> Activity
Word for word, restate the lines of the listing below from the line with "left wrist: (232, 106)" through the line with "left hip: (228, 138)", and do not include the pictures.

> Supplied material
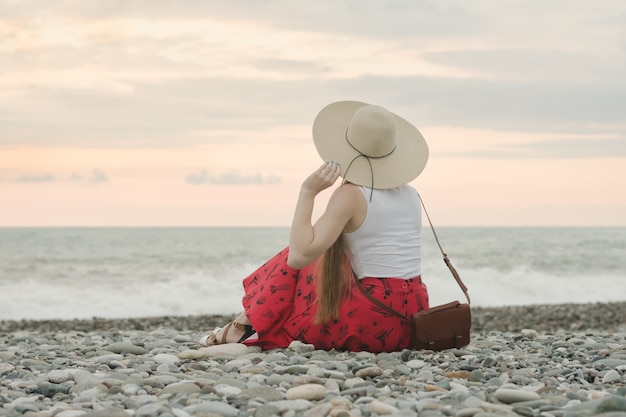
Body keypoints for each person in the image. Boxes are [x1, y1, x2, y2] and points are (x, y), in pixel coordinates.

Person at [199, 100, 430, 352]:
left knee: (300, 253)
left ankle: (243, 325)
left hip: (374, 325)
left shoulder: (351, 195)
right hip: (413, 320)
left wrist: (307, 192)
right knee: (322, 252)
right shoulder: (411, 193)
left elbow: (298, 256)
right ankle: (244, 324)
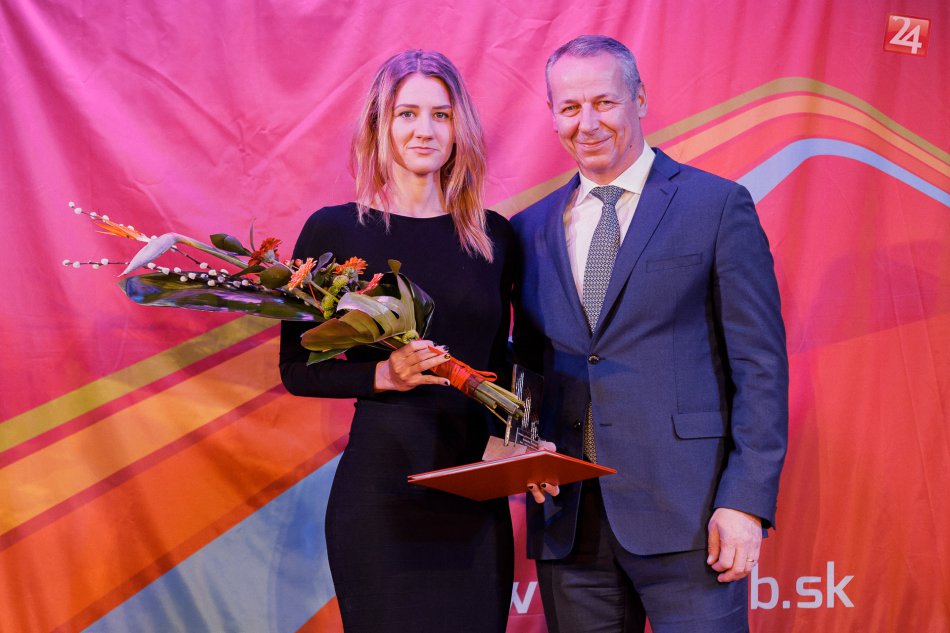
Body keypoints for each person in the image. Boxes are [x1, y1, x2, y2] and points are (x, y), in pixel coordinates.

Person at [512, 35, 788, 632]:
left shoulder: (716, 206)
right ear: (552, 115)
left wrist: (745, 501)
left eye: (604, 102)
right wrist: (523, 450)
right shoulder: (527, 229)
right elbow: (529, 365)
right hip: (570, 523)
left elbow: (760, 367)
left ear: (639, 98)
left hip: (693, 517)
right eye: (569, 107)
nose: (587, 123)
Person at [279, 50, 515, 632]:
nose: (424, 130)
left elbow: (513, 363)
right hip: (382, 493)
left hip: (474, 491)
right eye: (406, 113)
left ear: (460, 128)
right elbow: (297, 368)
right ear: (379, 125)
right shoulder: (335, 229)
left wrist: (523, 446)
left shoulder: (494, 237)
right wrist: (384, 374)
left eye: (441, 114)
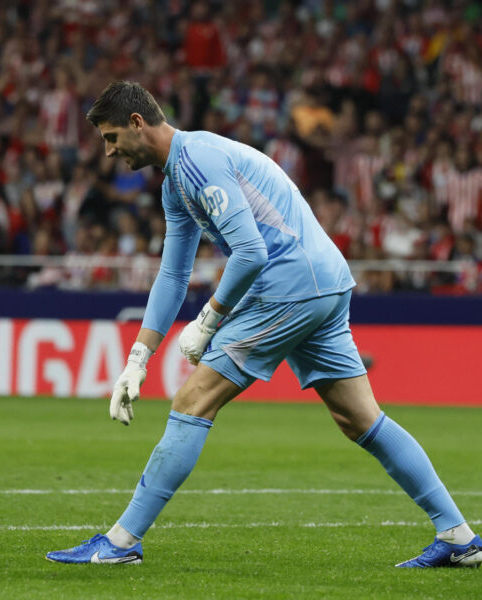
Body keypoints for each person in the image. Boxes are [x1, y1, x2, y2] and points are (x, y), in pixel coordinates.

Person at [46, 81, 481, 568]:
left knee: (194, 399)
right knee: (360, 418)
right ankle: (459, 536)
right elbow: (172, 274)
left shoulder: (198, 162)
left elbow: (251, 252)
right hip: (324, 280)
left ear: (136, 123)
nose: (108, 152)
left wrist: (209, 321)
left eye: (110, 137)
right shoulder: (177, 180)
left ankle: (121, 543)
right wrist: (138, 358)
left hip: (288, 283)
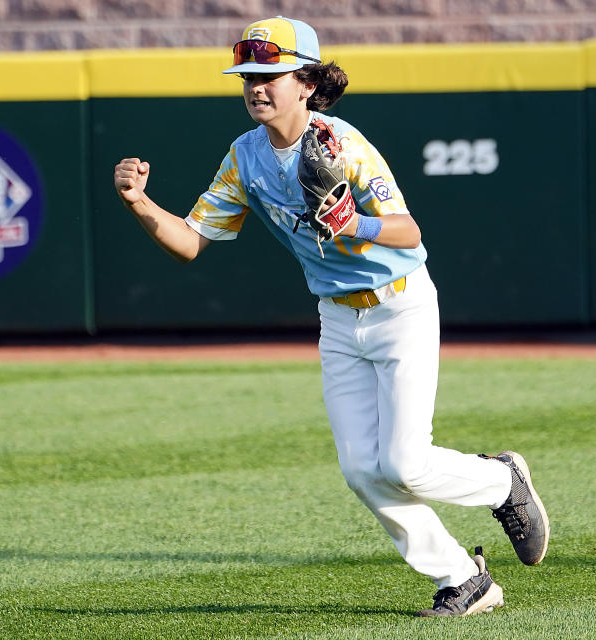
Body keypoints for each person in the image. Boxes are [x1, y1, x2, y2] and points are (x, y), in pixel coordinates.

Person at [113, 16, 549, 618]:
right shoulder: (244, 156)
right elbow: (188, 242)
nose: (256, 87)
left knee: (404, 463)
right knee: (361, 471)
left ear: (306, 83)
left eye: (271, 74)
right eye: (248, 76)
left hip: (400, 305)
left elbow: (409, 231)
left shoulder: (340, 143)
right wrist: (139, 203)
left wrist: (356, 224)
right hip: (338, 320)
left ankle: (503, 482)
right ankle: (463, 579)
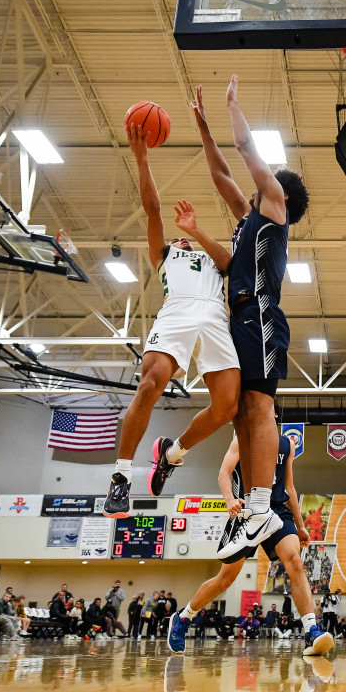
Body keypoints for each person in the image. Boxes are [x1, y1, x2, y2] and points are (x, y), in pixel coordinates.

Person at [190, 79, 310, 556]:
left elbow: (242, 148)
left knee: (258, 408)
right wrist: (202, 126)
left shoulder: (274, 208)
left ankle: (260, 508)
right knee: (240, 408)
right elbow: (221, 176)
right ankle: (256, 507)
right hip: (237, 316)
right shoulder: (246, 220)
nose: (256, 187)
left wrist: (232, 106)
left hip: (260, 314)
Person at [103, 124, 242, 518]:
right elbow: (153, 209)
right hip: (178, 311)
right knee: (150, 384)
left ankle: (172, 452)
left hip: (215, 317)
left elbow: (230, 263)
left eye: (185, 240)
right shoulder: (165, 257)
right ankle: (121, 479)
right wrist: (142, 158)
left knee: (227, 407)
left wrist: (195, 230)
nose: (180, 240)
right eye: (178, 238)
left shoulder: (210, 257)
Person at [167, 432, 334, 657]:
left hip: (277, 510)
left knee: (294, 560)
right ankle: (183, 617)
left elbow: (290, 487)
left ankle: (311, 631)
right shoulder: (241, 439)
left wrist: (300, 524)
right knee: (225, 579)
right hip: (246, 511)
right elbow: (224, 473)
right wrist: (229, 500)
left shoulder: (287, 444)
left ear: (272, 412)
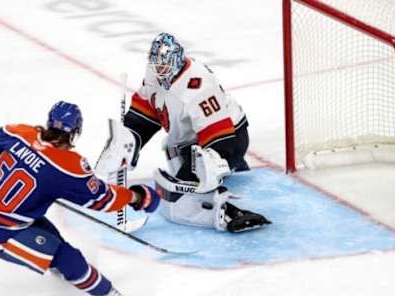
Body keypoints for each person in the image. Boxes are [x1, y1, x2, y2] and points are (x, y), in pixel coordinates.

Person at [0, 101, 160, 296]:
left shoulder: (20, 132)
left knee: (51, 236)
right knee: (66, 256)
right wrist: (138, 197)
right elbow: (104, 200)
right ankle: (109, 294)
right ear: (75, 133)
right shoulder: (67, 167)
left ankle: (62, 267)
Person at [96, 33, 270, 233]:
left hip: (228, 138)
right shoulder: (155, 74)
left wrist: (206, 173)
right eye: (156, 65)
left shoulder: (198, 84)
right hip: (191, 142)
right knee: (175, 163)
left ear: (177, 61)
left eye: (164, 67)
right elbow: (146, 112)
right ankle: (229, 170)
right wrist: (128, 140)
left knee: (182, 199)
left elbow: (221, 138)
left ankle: (229, 212)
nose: (159, 71)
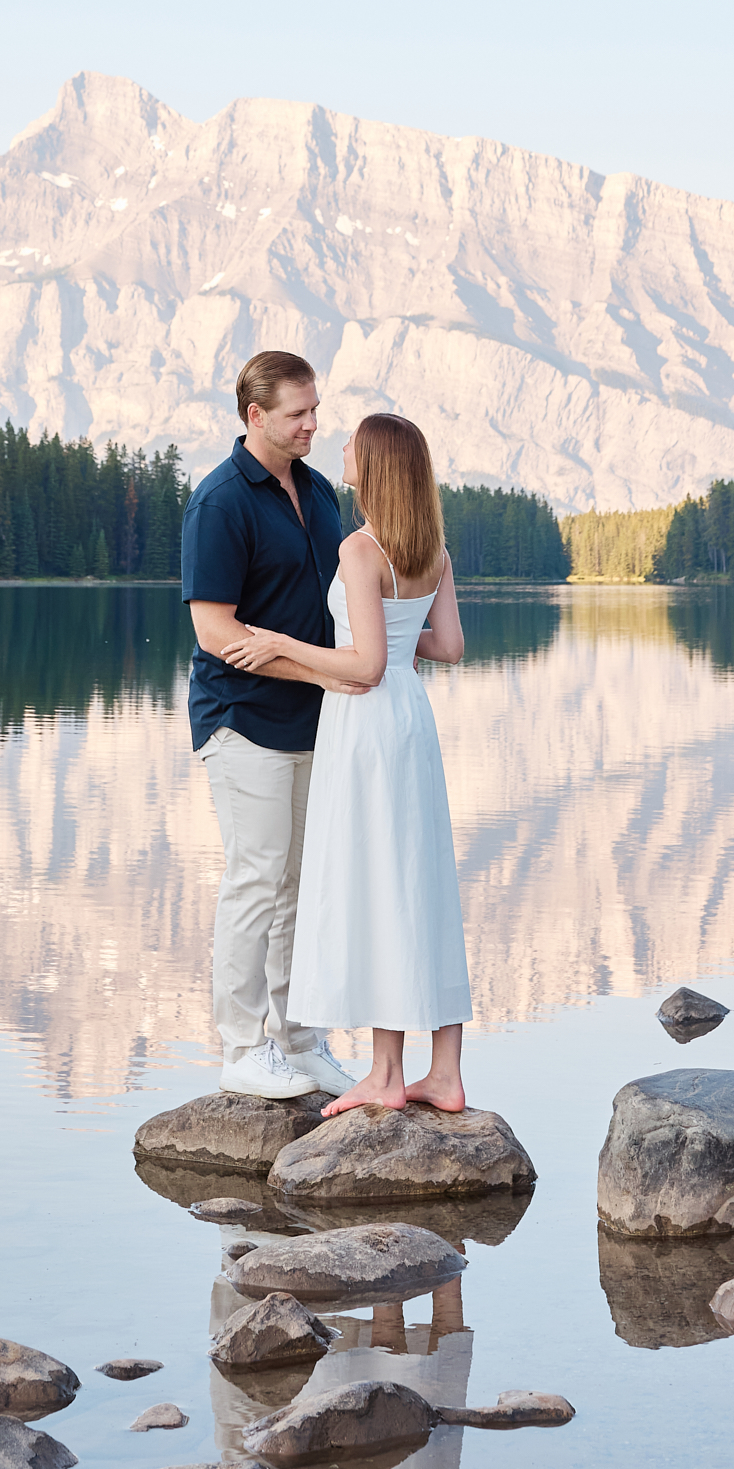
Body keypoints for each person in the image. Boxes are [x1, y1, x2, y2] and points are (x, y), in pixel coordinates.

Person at [219, 410, 471, 1116]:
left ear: (378, 467)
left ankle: (386, 1076)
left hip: (366, 727)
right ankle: (444, 1073)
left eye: (352, 446)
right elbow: (448, 646)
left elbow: (361, 668)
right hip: (411, 719)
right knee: (419, 880)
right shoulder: (434, 551)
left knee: (375, 883)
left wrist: (282, 645)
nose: (338, 450)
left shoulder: (363, 550)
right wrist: (388, 637)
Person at [181, 349, 356, 1100]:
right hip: (241, 719)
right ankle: (241, 1046)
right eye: (297, 413)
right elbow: (217, 632)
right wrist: (323, 670)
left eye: (315, 408)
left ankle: (298, 1040)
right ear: (255, 416)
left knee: (299, 884)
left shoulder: (318, 494)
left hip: (315, 721)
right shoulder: (220, 502)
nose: (313, 424)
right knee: (255, 879)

> Solution
left wrist: (232, 106)
left hip: (260, 314)
Person at [103, 124, 242, 518]:
right elbow: (153, 209)
right hip: (178, 311)
right knee: (150, 384)
left ankle: (172, 452)
left hip: (215, 317)
left elbow: (230, 263)
left eye: (185, 240)
right shoulder: (165, 257)
right ankle: (121, 479)
right wrist: (142, 158)
left knee: (227, 407)
left wrist: (195, 230)
nose: (180, 240)
right eye: (178, 238)
left shoulder: (210, 257)
Person at [167, 432, 334, 657]:
left hip: (277, 510)
left knee: (294, 560)
right ankle: (183, 617)
left elbow: (290, 487)
left ankle: (311, 631)
right shoulder: (241, 439)
left wrist: (300, 524)
right knee: (225, 579)
right hip: (246, 511)
right elbow: (224, 473)
right wrist: (229, 500)
left shoulder: (287, 444)
left ear: (272, 412)
Body keypoints for each person in the image. Boxes are [x1, y1, x2, y2] and points are (x, y), in pixel coordinates.

Person at [0, 101, 160, 296]:
left shoulder: (20, 132)
left knee: (51, 236)
right knee: (66, 256)
right wrist: (138, 197)
right elbow: (104, 200)
right ankle: (109, 294)
right ear: (75, 133)
right shoulder: (67, 167)
left ankle: (62, 267)
Person at [96, 33, 270, 233]:
left hip: (228, 138)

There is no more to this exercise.